Your goal >>
In the passage on the Jeffreys–Lindley paradox, what can a p = 0.01 result indicate when the sample is very large?

Selected extract >>
The general rule is that when the observations accumulate indefinitely and the posterior distribution for \(\delta \) becomes more peaked, retaining the same posterior mass on negative values of effect size (i.e., keeping \(\text {BF}_{+-}\) at a constant value) entails an increase of the posterior ordinate at \(\delta =0\); by the Savage–Dickey density ratio, this means more evidence for \({\mathcal {H}}_0\) (i.e., \(\text {BF}_{01}\) grows without bound). In sum, the paradox is also relevant within the framework of Bayesian statistics.

10 Two attempts to escape from the paradox

The Jeffreys–Lindley paradox inconveniences many statisticians. For frequentist statisticians, the paradox suggests that an epistemic interpretation of a p value requires that sample size is somehow taken into account—with a very large sample, a \(p=0.01\) result may well indicate strong support in favor of \({\mathcal {H}}_0\). For Bayesian statisticians, the paradox suggests that the quantification of evidence hinges on the specification of the test-relevant prior distribution under \({\mathcal {H}}_1\)—this essentially prohibits the use of vague or improper priors.Footnote 12 Perhaps for this reason both frequentist and Bayesian statisticians have sought to defang the paradox by questioning Jeffreys’s core assumptions. The main objections fall in two categories that will be discussed in turn; the first objection concerns the specification of \({\mathcal {H}}_0\), whereas the second objection finds fault with the specification of \({\mathcal {H}}_1\).Footnote 13

10.1 Objection 1: “down with point masses!”

Source information >>
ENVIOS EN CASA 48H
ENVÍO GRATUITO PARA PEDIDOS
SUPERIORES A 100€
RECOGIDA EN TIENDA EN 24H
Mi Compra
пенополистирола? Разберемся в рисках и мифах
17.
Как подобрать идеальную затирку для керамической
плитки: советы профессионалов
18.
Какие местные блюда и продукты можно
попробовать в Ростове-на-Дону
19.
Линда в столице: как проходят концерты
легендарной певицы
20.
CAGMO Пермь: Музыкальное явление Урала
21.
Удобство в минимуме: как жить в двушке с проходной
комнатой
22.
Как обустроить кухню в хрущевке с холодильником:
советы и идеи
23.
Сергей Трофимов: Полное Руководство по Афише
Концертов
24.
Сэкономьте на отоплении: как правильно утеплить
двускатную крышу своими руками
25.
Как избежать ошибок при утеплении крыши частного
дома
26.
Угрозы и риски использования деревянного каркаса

Reply >>
It may well indicate strong support in favor of H0.